Reusing linked object files cuts out on link time in development. The main premise is that the library you're working with is only statically linked in release builds but debug builds would only use source files and link dynamically with libraries.
Enable incremental linking.
ld --incremental -o program file1.o file2.o
Update with new object.
ld --incremental-update -o program file2.o
Force full relink.
ld --no-incremental -o program *.o
Target architectures
ARM cross-linking.
arm-linux-gnueabihf-ld -o arm-program file.o -L/arm/libs
Windows from Linux.
x86_64-w64-mingw32-ld -o program.exe file.o
Custom target specification.
ld -m elf_i386 -o 32bit-program file.o
Creating and using archives
Create static library archive.
ar cr libmath.a math1.o math2.o math3.o
Add index for faster linking.
ranlib libmath.a
Link with archive.
ld -o program main.o -lmath -L.
Extract specific members.
ar x libmath.a math2.o
List archive contents.
ar t libmath.a
Replace member in archive.
ar r libmath.a new_math1.o
Archive search order
Multiple library dependencies.
ld -o program main.o -lfoo -lbar -lbaz
Resolving circular dependencies.
ld -o program main.o --start-group -lfoo -lbar --end-group
Whole archive inclusion.
ld -o program --whole-archive -lfoo --no-whole-archive -lbar
Custom memory sections
Place sections at specific addresses.
ld --section-start=.text=0x100000 -o program file.o
Define custom sections.
cat > script.lds << EOF
SECTIONS
{
.special_data 0x200000 : { *(.special_data) }
.normal_text : { *(.text) }
}
EOF
ld -T script.lds -o program file.o
Alignment control
Align sections.
ld --section-alignment 4096 -o program file.o
Control fill values.
ld --fill=0x90 -o program file.o
Section ordering.
objcopy --reorder-sections .text=.text.hot -o opt.o input.o
Create map file with different detail levels.
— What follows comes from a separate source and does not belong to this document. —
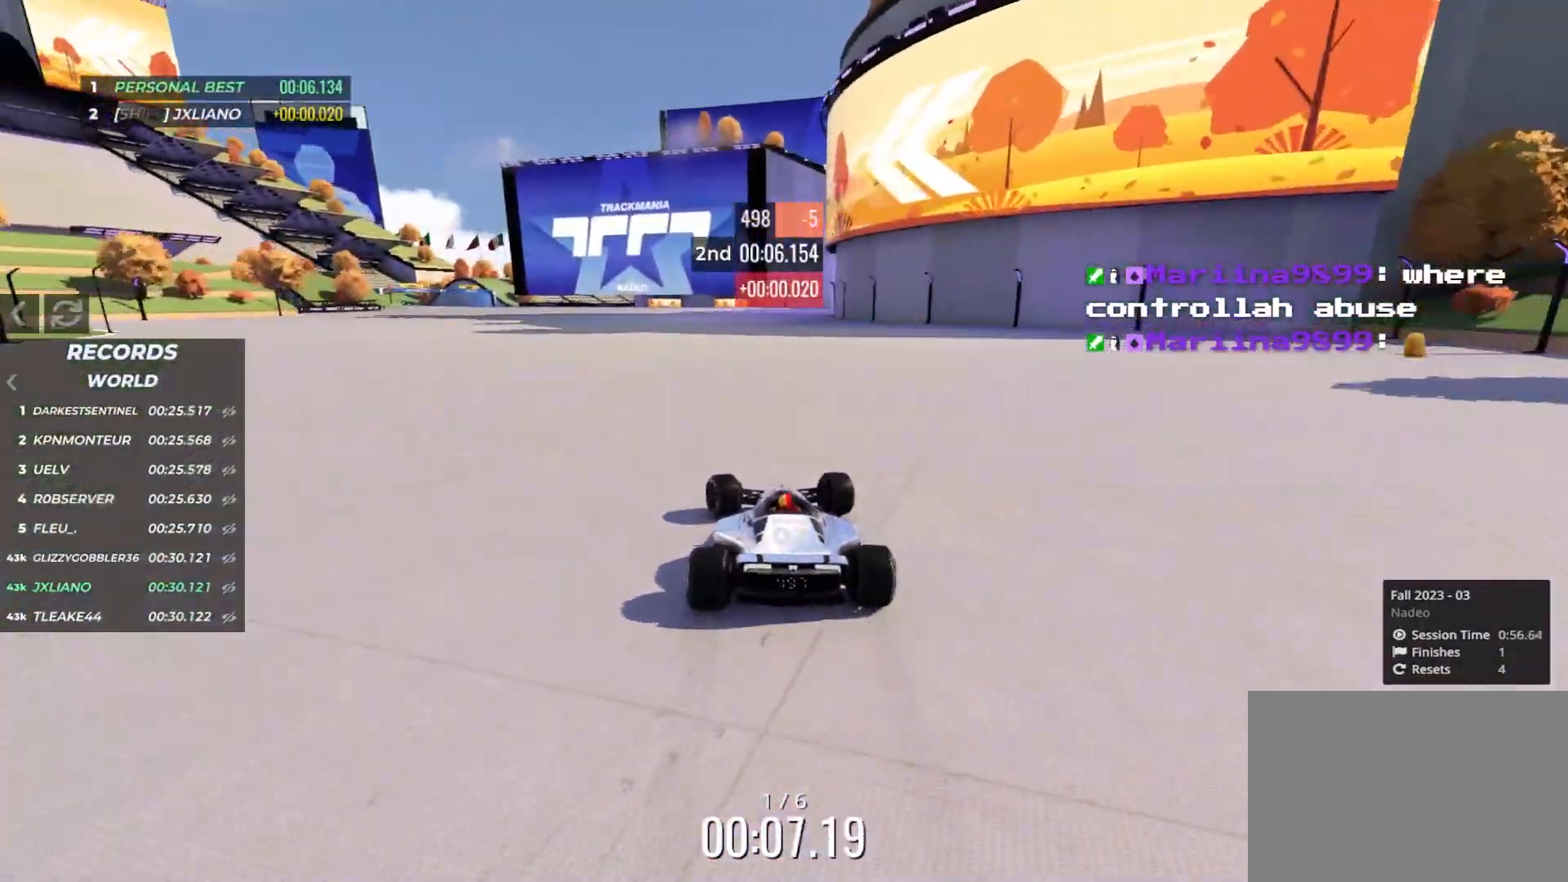
{"keys": ["up"], "events": [[117, "up", "up"], [183, "up", "down"], [217, "left", "up"], [317, "left", "down"], [383, "left", "up"]]}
ld -Map=simple.map -o program file.o
ld -Map=detailed.map -stats --verbose -o program file.o
Analyze map file content.
grep "Allocating" detailed.map
grep "Symbol table" detailed.map
Custom map file format
Selective map output.
ld -Map-detailed=file1.o:text,data -o program file1.o file2.o
Cross-reference table.
ld -cref -Map=xref.map -o program *.o
Unused section elimination tracking.
ld --print-gc-sections -o program file.o > gc-report.txt
Mass symbol renaming
Create rename map.
cat > rename.map << EOF
old_function_1 new_func1
old_function_2 new_func2
EOF
Apply renames to object file.
objcopy --redefine-syms=rename.map input.o output.o
Verify renames.
nm output.o | grep -E "(new_func1|new_func2)"
Prefix addition
Add prefix to all symbols.
objcopy --prefix-symbols=mylib_ input.o output.o
Add prefix to specific sections.
objcopy --prefix-alloc-sections=prefix_ input.o output.o
LTO
Prepare object files for LTO.
gcc -flto -c file1.c -o file1.o
gcc -flto -c file2.c -o file2.o
Link with LTO.
gcc -flto -o program file1.o file2.o
Use gold for LTO.
gcc -fuse-ld=gold -flto -o program *.o
Symbol interposition
Enable dynamic symbol preemption.
ld -Bsymbolic-functions -shared -o lib.so file.o
Disable symbol interposition.
ld -Bsymbolic -shared -o lib.so file.o
Selective binding.
ld -Bdynamic -lfoo -Bstatic -lbar -Bdynamic -lbaz
Emulation modes
List available emulations.
ld --help | grep "Supported emulations"
Use specific emulation.
ld -m elf_x86_64 -o program file.o
ld -m elf32ppc -o ppc-program file.o
Multiple architecture support.
ld -m elf_i386 -m elf_x86_64 -o multi-arch file.o
Target-specific options
Windows specific.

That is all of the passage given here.